# planted tank



## G-NOME (Jul 7, 2010)

what kind of plants would be good in a 55 gal planted? Here's a list of plants i made up:

Amazon Sword
Java Fern
Aponogeton Crispus
Crinum "dwarf" Onion Plant
Vals, Italian
Java Moss
Ambulia
Ponterifolia 


If you have any comments, suggestions don't hesitate!

Thanks!
Matt


----------



## charking (Aug 12, 2009)

i bought some Aponogeton bulbs for my 55gal popped them in and 2 days later they are all ready sprouting they row like crazy lol. have a look at my planted tank album i have some water wisteria, an unknown plant, amazon sword and the Aponogeton bulbs.. oh and a moss ball XD


----------



## Corwin (May 23, 2010)

ive heard good things about moss balls, especialy if you keep shrimp.
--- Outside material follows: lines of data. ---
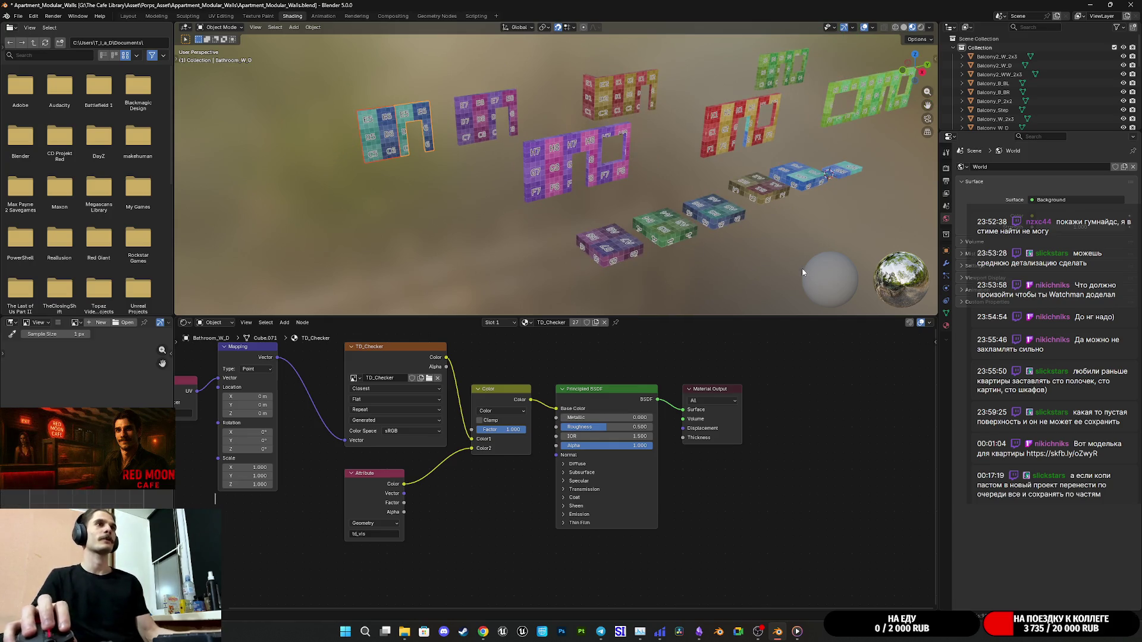
click(946, 325)
click(714, 211)
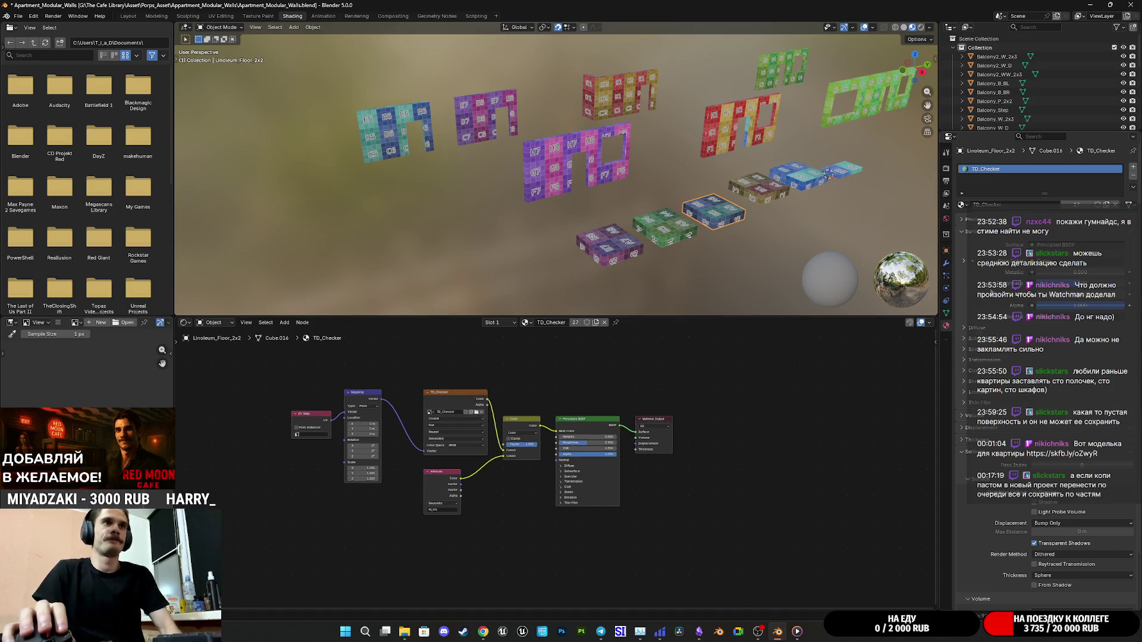
click(964, 220)
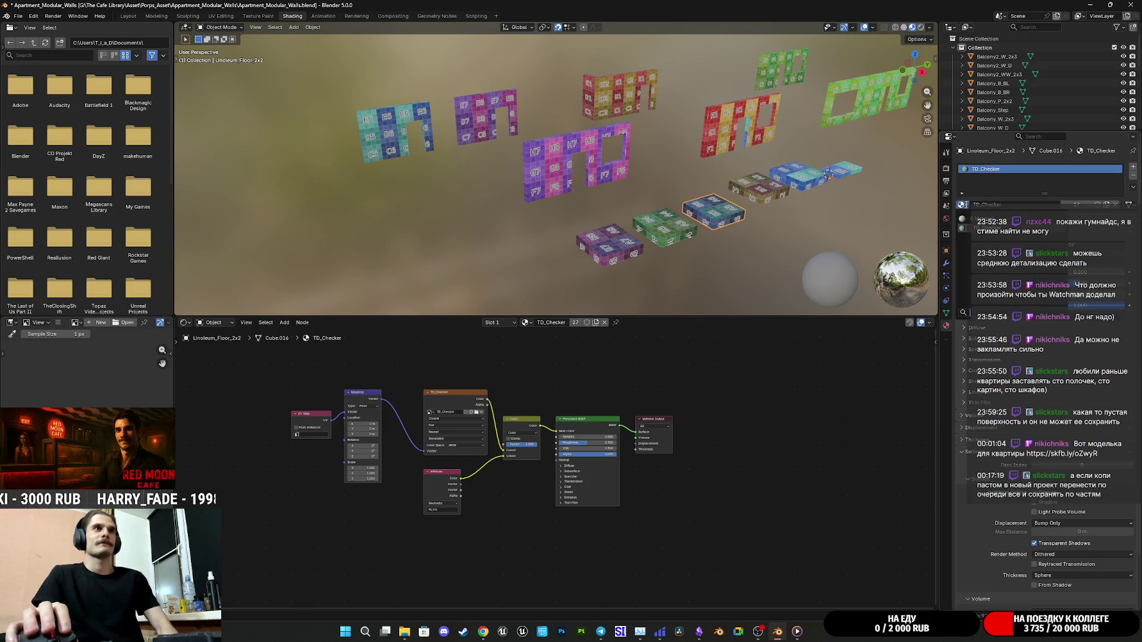
click(975, 220)
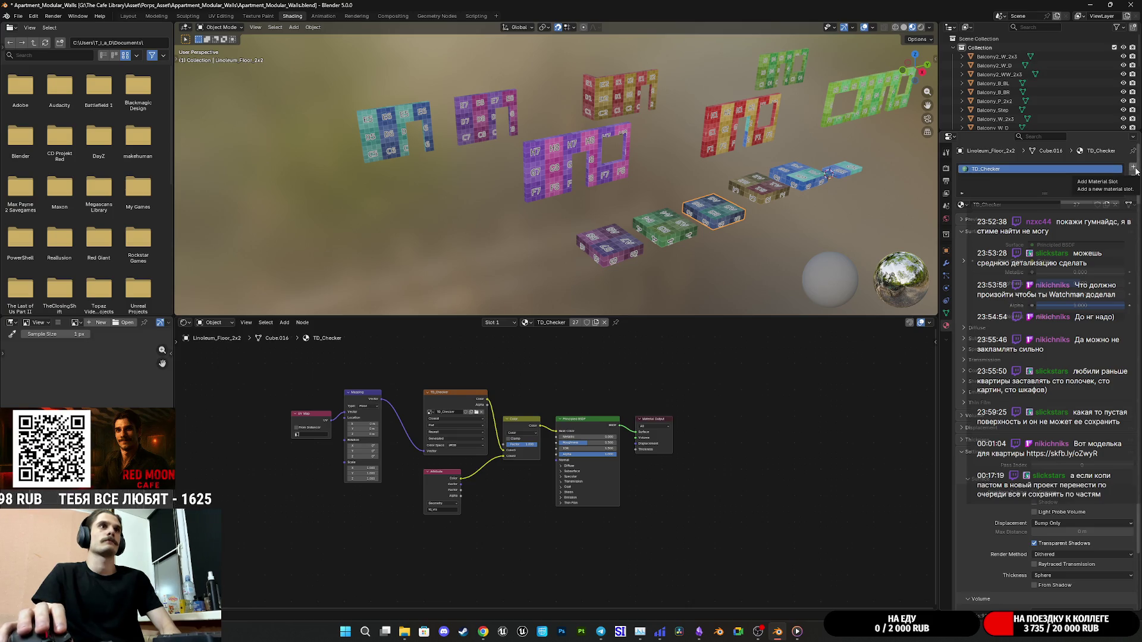
Unlink the checker texture nodes from Base Color and move them up-left out of the way.
drag(538, 545, 277, 381)
drag(556, 431, 546, 432)
mouse_move(535, 542)
mouse_down()
mouse_move(300, 377)
mouse_move(269, 371)
mouse_up()
drag(519, 426, 373, 351)
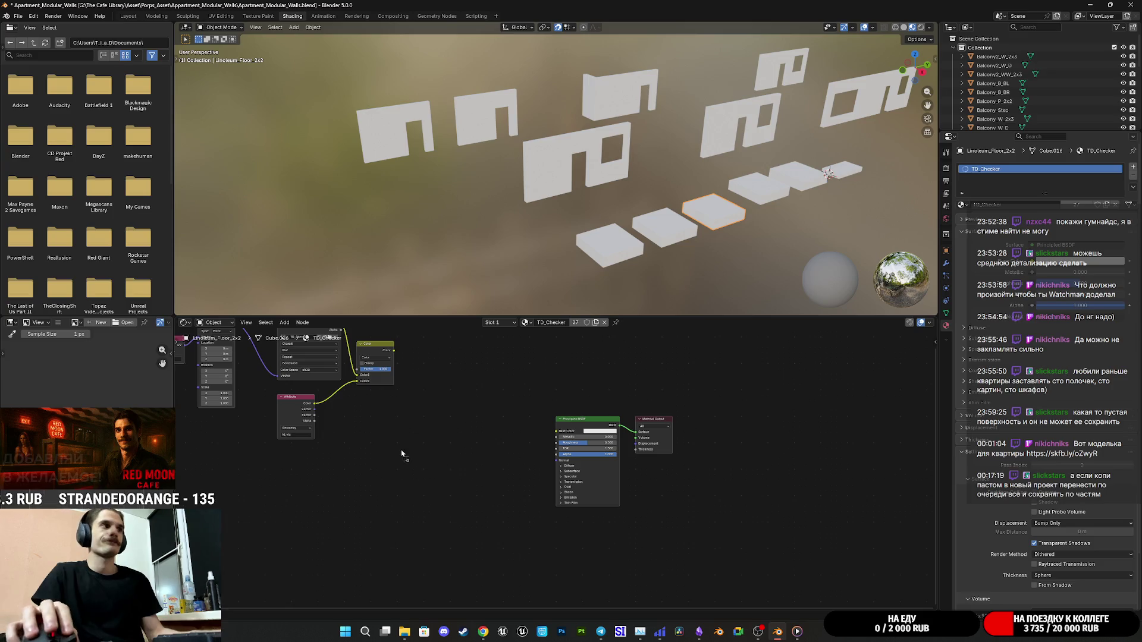
Add the BaseColor image node wired into Base Color, plus a Normal texture image node.
key(ctrl+v)
drag(491, 455, 558, 433)
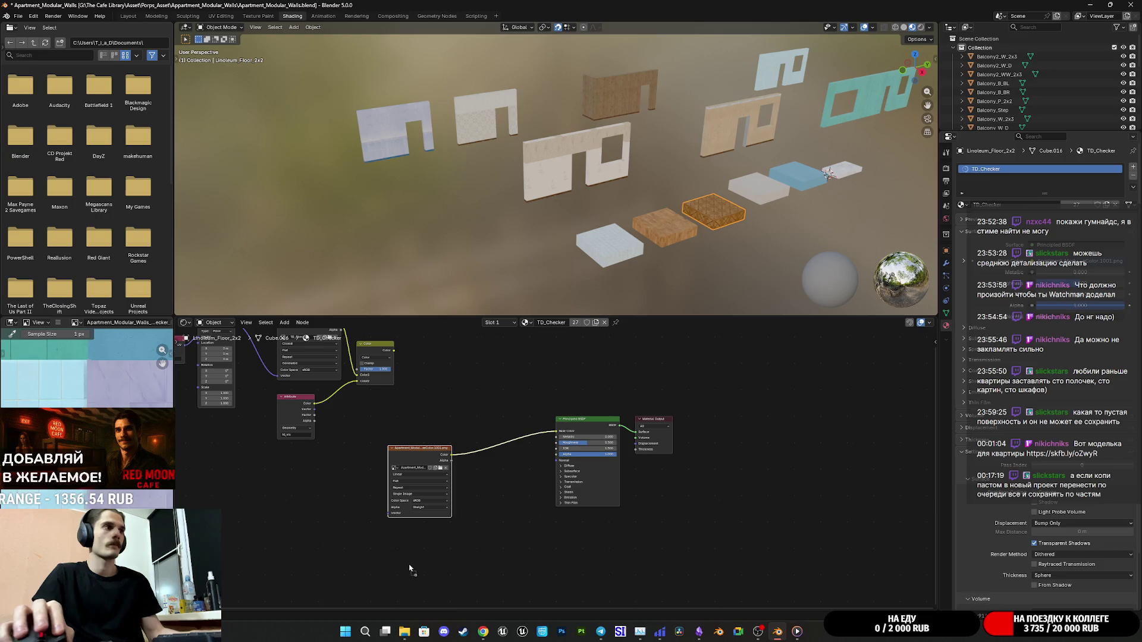
key(ctrl+v)
mouse_move(548, 504)
mouse_down()
mouse_move(548, 492)
mouse_move(538, 526)
mouse_up()
key(Escape)
scroll(508, 552, up, 2)
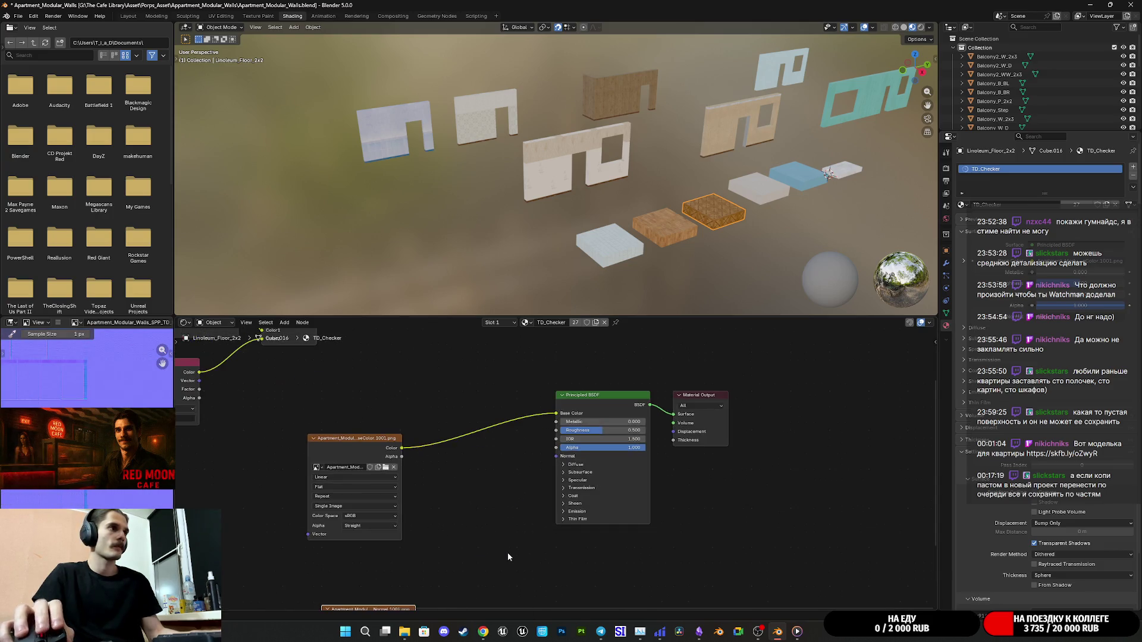
right_click(506, 556)
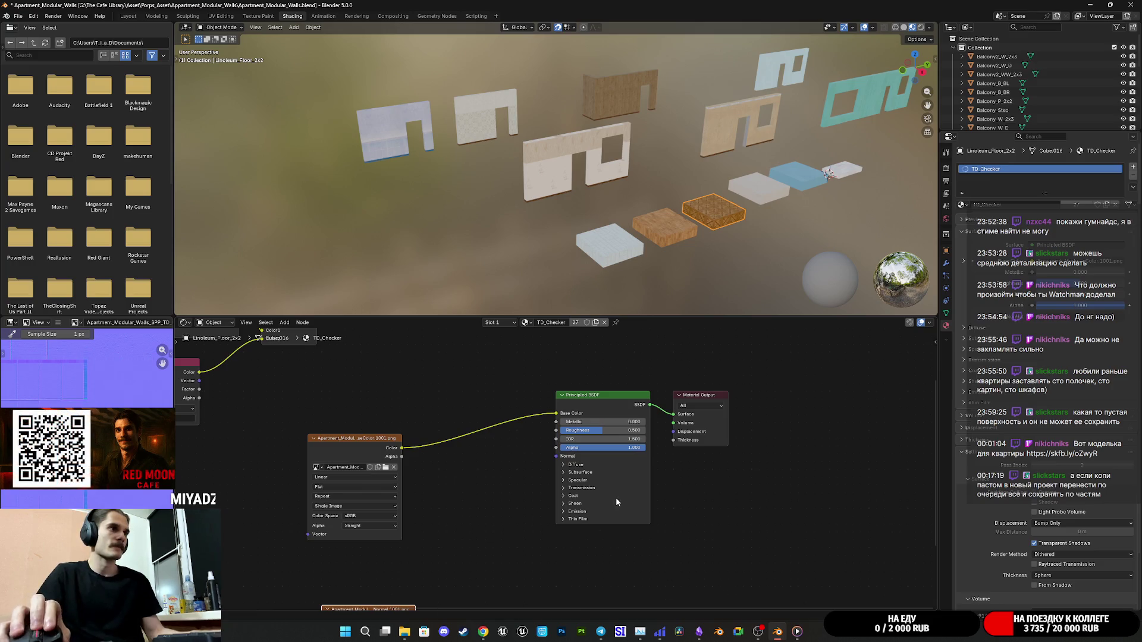
scroll(616, 497, up, 2)
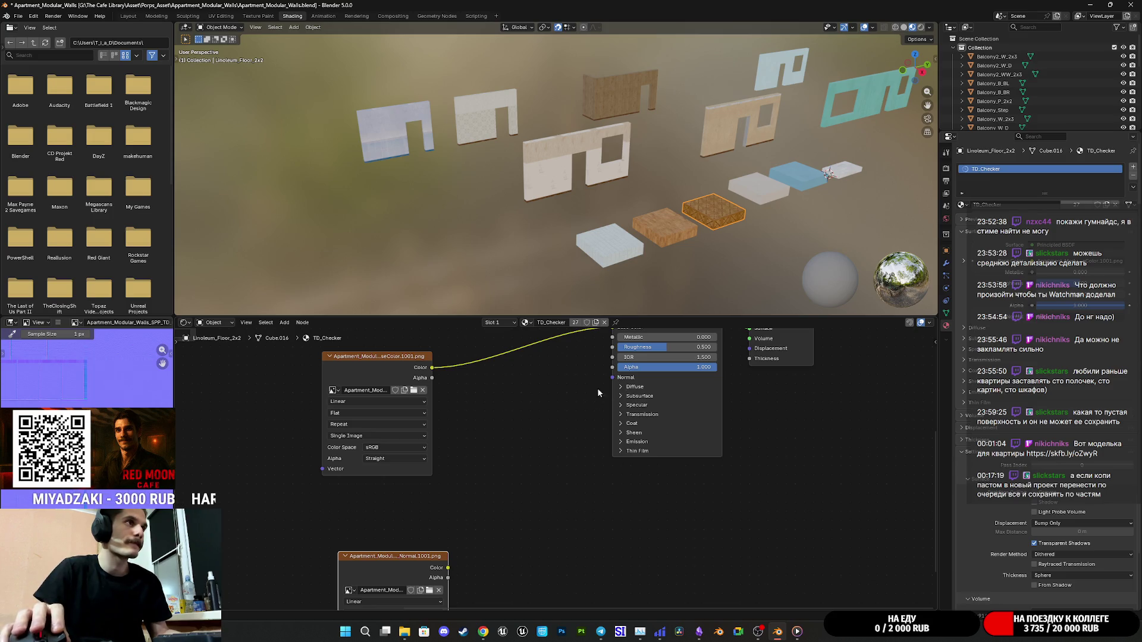
Route the Normal image through a new Normal Map node into the shader's Normal input.
drag(448, 570, 500, 513)
text(norma)
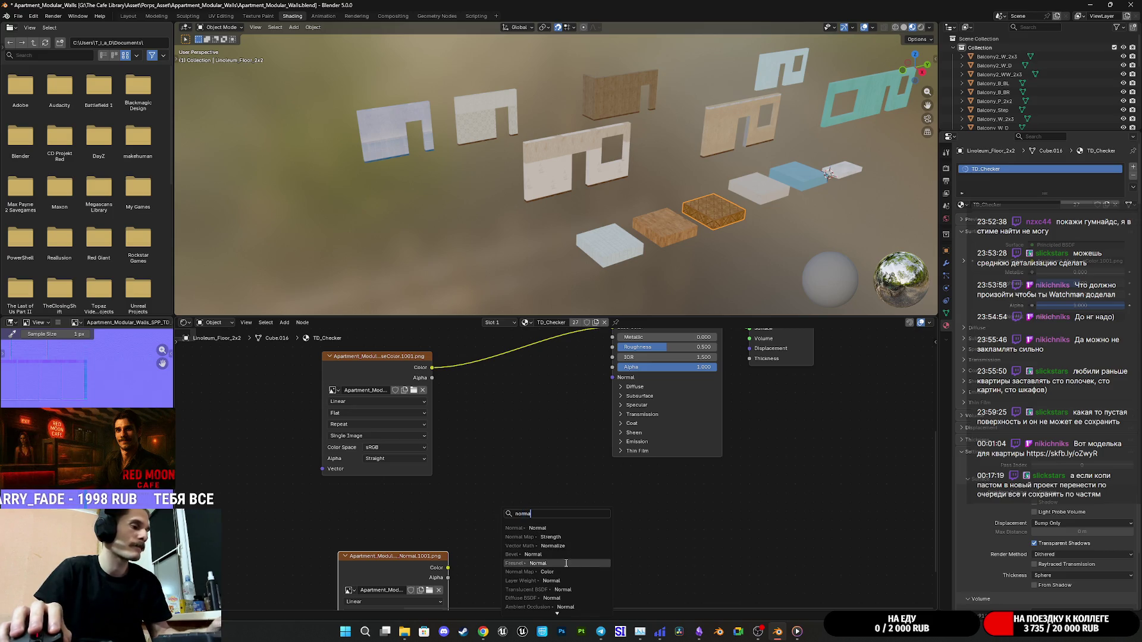
click(534, 537)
Dwarf hairgrass and anubias (sp?) are both nice plants that will spread across your tank and create almost a lawn like effect. Though if you dont want that dont get them 

Just a note of caution with the java moss, expect to trim it from time to time, as it can and will get out of hand if left to its own devices.


----------



## G-NOME (Jul 7, 2010)

thanks! ill look into moss balls, and i was going for the grassy lawn thing lol


----------